Lebanon (MNN) — The plight of children caught in the crossfire of the Syrian civil war makes for painful reading.
Turkey, Iraq, and Jordan currently host hundreds of thousands of Syrian refugees including tens of thousands of children, traumatized and often living in squalid camps. Lebanon isn’t far behind, with nearly 1 in 4 people living there having escaped Syria.
A United Nations report four months ago detailed the kinds of horrors perpetrated on these children. What it amounts to is thousands of stolen childhoods. What will the future hold for them?
Without intervention of some kind, these kids will continue to suffer for a lifetime. Children of refugees are often denied access to schools, leaving them illiterate and unable to provide for their own families when they become adults.
An entire generation is now growing up without education. Jed Hamoud, Vice President of Operations of Kids Alive International, explains: “We’re having kids that are coming to our ministry that are really shook up. Some of them have not been to school in years, like two years or so, since the conflict in Syria started.”
The ministry has a number of outreach points in Lebanon’s Christian areas. Instead of adding the influnce of despair, they’re part of the solution. “Their parents heard about the ministry and that we are willing to accept Syrian refugees into our home with no conditions.”
Kids Alive provides care to as many as 150 children in Lebanon every year in its two Children’s Homes, School, and Care Center programs.

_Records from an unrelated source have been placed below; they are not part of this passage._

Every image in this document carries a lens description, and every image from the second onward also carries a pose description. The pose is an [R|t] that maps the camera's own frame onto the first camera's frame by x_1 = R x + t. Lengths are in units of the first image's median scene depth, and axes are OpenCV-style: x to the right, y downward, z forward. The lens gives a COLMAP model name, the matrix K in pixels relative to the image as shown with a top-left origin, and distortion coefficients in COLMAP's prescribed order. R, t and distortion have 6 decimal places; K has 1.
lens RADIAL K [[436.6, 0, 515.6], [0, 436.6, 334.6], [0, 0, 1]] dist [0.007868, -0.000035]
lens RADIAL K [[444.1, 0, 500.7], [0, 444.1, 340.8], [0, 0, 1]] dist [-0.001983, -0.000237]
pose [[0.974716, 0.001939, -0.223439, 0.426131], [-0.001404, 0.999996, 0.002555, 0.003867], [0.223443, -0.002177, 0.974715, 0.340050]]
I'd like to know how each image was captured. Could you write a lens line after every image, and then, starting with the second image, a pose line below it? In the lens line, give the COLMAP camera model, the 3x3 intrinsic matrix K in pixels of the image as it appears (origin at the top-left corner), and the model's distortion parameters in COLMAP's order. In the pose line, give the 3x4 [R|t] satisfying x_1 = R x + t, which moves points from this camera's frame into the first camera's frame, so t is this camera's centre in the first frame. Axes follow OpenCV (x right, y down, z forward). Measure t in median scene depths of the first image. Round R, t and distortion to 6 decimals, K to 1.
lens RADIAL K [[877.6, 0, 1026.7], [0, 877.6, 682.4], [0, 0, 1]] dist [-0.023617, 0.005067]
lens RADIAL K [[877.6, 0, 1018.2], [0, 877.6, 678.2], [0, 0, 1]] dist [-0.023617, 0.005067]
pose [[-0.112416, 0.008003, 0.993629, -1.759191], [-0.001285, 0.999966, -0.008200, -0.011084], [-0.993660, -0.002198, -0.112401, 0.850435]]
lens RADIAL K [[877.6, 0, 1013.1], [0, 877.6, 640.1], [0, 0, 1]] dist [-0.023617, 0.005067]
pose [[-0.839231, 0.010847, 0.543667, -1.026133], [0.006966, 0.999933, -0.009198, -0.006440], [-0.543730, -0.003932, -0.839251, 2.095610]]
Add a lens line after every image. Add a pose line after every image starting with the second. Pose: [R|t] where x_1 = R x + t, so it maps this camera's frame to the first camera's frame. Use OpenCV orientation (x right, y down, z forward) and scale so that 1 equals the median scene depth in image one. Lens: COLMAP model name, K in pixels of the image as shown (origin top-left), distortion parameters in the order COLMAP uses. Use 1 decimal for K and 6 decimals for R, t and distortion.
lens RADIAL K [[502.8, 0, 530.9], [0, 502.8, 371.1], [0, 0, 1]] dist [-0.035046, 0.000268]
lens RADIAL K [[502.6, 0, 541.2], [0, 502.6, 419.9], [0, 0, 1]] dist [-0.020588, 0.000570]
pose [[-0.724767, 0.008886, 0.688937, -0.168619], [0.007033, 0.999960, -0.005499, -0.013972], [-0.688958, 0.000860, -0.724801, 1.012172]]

Hundreds of applications are piling up for entrance into the Kids Alive programs in Lebanon, notes Hamoud. “Our school is full to the max. Our care center is full to the max. We’re accommodating as many kids as we can. Currently, we have about 43 Syrian refugees between the school, the residential program, and the care center.”
As well as a growing number of Syrians, there are also many Palestinian refugees in the country, along with other displaced people from Sudan, Iraq, and other places. The sudden increase prompted a shift in Kids Alive’s current work, which means adapting to the immediate needs, says Hamoud. “We’re trying to look at how we can create more space, so we’re having to abandon some programs like our workshop. We’re realizing that the need to take care of Syrian refugees at this time is greater than trying to provide vocational training at the moment.”
Hamoud goes on to say that the support their partners provide is critical to addressing the trauma these kids have lived through. “We’re trying to give them almost one-on-one attention in school to bring them up to date with their schooling. That’s basically what we’re trying to do: love them and care for them as much as we can.”
Kids Alive is developing their work with refugees and other vulnerable children over the coming year. They’re able to do this by providing Christian care and a secure environment to these children of war. Hamoud adds, “We can use a lot of prayer, first of all, for wisdom on how to minister to those children and the financial need to be able to expand our ministry to be able to minister to those children.”